[Data supplied Boundary: Start]

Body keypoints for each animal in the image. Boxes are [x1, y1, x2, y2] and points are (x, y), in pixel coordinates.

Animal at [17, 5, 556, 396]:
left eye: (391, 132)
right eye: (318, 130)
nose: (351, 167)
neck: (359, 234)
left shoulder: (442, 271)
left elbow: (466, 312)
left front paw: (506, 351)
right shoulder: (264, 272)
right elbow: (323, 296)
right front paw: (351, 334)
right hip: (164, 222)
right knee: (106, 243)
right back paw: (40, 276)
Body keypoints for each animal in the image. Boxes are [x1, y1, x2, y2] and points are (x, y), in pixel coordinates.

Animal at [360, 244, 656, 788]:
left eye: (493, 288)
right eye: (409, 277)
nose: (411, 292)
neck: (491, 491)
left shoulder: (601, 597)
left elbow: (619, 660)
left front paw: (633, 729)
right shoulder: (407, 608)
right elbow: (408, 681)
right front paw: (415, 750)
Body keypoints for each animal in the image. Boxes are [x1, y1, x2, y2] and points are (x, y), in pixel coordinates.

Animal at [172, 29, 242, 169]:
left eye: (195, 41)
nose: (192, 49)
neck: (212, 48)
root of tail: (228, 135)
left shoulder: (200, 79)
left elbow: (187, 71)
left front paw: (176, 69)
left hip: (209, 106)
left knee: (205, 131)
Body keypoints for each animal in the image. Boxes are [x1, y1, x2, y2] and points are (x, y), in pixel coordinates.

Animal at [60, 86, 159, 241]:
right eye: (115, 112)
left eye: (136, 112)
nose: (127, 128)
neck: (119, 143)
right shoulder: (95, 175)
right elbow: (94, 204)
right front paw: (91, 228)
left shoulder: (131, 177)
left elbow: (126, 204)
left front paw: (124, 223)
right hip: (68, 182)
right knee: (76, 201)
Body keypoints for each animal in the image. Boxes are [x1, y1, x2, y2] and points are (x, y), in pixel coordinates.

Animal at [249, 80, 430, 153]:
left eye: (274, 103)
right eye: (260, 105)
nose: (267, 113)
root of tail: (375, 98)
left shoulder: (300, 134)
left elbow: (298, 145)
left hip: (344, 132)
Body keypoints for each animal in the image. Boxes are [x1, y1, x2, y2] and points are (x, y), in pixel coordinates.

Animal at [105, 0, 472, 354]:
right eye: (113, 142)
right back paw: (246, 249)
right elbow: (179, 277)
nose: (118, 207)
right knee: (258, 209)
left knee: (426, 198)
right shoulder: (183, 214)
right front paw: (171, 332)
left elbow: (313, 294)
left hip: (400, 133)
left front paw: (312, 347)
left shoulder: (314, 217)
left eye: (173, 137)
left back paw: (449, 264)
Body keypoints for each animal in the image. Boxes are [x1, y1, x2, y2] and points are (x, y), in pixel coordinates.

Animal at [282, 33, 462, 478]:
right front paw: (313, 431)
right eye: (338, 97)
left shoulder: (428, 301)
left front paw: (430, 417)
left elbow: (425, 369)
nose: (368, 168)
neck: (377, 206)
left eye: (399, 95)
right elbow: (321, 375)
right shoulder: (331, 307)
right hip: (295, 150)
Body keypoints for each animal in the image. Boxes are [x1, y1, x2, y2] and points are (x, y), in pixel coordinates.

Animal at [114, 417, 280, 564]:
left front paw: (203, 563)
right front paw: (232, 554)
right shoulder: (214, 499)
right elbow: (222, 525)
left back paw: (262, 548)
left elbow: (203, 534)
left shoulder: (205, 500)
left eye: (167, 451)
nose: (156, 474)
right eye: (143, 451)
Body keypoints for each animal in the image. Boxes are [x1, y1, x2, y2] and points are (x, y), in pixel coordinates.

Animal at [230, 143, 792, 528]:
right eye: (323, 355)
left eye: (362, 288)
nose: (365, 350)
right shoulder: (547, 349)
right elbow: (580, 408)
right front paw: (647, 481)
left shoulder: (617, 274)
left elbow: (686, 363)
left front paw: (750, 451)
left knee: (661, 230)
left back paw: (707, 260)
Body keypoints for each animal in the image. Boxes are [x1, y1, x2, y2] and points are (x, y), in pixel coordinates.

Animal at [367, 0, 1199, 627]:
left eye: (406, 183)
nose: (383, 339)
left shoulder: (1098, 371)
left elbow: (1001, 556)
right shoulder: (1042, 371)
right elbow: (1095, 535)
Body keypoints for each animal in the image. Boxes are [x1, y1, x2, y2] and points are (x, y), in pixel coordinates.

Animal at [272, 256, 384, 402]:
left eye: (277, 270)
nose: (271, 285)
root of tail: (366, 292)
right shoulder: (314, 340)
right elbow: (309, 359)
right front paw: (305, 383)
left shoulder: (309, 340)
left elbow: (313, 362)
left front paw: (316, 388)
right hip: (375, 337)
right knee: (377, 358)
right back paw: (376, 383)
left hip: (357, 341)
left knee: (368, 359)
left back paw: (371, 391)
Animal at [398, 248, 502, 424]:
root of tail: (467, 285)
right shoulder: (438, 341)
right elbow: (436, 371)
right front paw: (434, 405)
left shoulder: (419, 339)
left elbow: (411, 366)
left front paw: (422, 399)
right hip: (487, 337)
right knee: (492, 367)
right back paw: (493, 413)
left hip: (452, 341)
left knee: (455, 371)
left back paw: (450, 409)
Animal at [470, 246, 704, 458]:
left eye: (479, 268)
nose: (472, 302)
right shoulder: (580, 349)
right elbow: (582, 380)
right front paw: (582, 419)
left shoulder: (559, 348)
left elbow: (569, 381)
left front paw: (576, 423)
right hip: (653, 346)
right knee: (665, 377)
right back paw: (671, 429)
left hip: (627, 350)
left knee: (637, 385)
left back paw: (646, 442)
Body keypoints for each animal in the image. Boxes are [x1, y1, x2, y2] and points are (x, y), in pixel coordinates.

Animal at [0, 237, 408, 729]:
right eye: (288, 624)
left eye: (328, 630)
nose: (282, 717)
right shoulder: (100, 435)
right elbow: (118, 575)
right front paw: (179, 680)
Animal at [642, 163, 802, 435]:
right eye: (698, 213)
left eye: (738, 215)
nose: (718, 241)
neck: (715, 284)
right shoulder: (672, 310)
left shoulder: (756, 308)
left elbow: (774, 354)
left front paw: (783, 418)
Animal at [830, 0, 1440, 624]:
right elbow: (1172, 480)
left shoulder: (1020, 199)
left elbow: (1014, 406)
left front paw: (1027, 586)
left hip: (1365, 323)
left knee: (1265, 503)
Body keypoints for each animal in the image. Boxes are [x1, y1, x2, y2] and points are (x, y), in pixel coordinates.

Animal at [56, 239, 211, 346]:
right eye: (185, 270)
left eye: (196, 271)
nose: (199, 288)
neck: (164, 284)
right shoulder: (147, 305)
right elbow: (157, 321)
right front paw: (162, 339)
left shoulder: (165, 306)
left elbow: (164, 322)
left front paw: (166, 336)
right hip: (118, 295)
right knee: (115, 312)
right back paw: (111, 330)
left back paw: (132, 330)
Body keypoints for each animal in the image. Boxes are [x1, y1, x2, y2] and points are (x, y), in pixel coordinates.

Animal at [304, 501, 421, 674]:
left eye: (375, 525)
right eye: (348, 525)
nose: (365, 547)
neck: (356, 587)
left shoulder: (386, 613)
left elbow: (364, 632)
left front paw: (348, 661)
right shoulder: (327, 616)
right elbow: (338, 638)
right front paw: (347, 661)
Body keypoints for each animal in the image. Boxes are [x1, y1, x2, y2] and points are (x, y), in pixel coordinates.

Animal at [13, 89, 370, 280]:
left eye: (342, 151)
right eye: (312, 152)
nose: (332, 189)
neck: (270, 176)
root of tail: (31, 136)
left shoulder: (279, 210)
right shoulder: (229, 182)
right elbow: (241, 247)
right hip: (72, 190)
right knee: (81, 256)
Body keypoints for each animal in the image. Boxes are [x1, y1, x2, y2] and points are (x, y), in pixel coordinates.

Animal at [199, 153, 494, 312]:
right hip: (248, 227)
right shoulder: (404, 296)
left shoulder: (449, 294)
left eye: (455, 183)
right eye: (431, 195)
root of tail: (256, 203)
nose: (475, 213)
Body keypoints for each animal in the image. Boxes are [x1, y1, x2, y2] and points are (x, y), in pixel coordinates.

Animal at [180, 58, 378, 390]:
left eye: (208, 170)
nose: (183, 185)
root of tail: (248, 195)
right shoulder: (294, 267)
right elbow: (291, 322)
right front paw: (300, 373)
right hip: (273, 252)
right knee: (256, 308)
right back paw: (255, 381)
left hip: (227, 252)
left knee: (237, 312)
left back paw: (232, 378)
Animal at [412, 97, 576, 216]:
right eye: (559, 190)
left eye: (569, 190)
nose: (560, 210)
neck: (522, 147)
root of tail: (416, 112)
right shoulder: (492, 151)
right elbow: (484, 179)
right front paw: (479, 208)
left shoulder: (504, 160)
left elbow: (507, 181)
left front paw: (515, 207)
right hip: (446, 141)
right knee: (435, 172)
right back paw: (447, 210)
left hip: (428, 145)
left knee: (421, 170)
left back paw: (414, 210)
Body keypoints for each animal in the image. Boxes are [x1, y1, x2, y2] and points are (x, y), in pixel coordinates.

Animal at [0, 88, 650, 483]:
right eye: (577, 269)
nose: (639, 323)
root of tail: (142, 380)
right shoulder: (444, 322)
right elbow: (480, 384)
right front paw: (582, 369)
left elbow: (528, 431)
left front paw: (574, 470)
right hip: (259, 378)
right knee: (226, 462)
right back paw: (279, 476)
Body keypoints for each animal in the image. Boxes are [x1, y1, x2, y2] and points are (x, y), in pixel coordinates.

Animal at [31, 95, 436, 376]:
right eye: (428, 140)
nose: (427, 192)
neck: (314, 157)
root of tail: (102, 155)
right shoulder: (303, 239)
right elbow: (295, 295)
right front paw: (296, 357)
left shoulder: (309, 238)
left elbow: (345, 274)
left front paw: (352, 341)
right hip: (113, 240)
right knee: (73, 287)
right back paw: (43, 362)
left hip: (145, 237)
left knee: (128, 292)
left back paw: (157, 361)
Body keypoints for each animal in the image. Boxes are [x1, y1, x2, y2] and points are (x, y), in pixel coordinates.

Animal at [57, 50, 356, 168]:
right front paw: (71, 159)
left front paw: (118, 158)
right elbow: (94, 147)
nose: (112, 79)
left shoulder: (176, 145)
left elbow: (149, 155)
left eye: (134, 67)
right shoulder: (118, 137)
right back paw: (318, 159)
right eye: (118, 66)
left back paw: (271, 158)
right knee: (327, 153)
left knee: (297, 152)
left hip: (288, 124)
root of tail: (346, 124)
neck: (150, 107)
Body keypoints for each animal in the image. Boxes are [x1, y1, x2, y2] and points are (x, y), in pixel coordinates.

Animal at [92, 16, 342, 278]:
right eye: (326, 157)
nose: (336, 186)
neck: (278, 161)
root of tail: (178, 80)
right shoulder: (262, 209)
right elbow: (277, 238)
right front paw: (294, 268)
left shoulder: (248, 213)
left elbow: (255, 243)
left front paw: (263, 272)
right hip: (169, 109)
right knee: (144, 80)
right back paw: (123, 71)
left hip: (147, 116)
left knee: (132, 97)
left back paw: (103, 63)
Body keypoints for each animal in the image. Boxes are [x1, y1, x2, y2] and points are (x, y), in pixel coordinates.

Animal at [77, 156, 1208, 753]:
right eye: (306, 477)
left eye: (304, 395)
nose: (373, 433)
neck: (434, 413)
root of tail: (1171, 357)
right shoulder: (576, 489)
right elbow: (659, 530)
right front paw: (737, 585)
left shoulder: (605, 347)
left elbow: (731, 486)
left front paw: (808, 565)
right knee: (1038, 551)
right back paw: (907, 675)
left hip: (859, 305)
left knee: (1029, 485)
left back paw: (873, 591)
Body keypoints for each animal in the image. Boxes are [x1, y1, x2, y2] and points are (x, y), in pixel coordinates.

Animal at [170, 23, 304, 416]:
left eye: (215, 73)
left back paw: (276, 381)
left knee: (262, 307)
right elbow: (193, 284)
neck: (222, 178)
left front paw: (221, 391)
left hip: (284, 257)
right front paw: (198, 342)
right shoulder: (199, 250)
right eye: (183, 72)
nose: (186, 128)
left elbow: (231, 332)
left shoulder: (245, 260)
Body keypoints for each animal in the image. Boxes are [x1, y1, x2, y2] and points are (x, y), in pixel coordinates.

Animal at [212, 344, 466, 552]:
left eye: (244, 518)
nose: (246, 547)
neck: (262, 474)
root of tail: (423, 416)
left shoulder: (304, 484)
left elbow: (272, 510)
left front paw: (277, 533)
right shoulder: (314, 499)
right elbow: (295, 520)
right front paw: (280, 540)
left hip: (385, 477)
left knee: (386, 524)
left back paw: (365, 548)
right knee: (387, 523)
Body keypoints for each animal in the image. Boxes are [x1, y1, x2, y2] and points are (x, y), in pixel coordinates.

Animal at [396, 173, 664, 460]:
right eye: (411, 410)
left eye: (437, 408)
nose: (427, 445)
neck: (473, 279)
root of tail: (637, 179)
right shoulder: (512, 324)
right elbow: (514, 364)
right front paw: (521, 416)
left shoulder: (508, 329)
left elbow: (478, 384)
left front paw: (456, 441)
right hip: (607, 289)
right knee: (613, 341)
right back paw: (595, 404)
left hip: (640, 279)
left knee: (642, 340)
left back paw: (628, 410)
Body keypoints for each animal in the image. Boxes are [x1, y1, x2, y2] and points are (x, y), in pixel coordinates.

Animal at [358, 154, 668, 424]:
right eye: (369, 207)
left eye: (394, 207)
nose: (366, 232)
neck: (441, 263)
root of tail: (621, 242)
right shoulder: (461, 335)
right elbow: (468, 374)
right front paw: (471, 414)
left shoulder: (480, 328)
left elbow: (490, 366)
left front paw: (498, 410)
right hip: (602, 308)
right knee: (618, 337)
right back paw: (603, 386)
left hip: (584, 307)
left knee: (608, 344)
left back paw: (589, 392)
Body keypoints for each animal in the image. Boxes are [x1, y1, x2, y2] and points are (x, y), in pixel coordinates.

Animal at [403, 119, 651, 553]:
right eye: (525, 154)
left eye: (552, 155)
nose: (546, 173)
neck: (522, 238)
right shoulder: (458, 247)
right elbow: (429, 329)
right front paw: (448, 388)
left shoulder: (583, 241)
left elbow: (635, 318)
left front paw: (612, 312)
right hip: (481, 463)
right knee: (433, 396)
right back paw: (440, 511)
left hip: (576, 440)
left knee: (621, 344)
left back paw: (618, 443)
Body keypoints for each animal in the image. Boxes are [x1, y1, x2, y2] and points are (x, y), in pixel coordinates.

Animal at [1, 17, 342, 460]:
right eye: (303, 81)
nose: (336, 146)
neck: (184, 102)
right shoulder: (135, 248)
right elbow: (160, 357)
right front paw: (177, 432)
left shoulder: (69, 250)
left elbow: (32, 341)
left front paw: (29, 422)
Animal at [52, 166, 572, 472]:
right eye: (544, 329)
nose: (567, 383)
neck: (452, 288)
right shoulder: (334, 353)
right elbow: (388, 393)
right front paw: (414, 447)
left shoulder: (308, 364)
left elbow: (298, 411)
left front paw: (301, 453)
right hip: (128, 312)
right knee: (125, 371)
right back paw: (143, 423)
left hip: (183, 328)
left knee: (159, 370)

[Data supplied Boundary: End]

Task brief
Could you transcribe the entries above word for word, from the line with "left front paw: (574, 470)" down to the line with "left hip: (145, 237)", keeping both?

Worked solution
left front paw: (574, 470)
right hip: (259, 378)
right knee: (226, 462)
right back paw: (279, 476)
Body keypoints for each animal in the image. Boxes are [x1, y1, x2, y2] and points are (x, y), in pixel coordinates.

Animal at [31, 95, 436, 376]:
right eye: (428, 140)
nose: (427, 192)
neck: (314, 157)
root of tail: (102, 155)
right shoulder: (303, 239)
right elbow: (295, 295)
right front paw: (296, 357)
left shoulder: (309, 238)
left elbow: (345, 274)
left front paw: (352, 341)
right hip: (113, 240)
right knee: (73, 287)
right back paw: (43, 362)
left hip: (145, 237)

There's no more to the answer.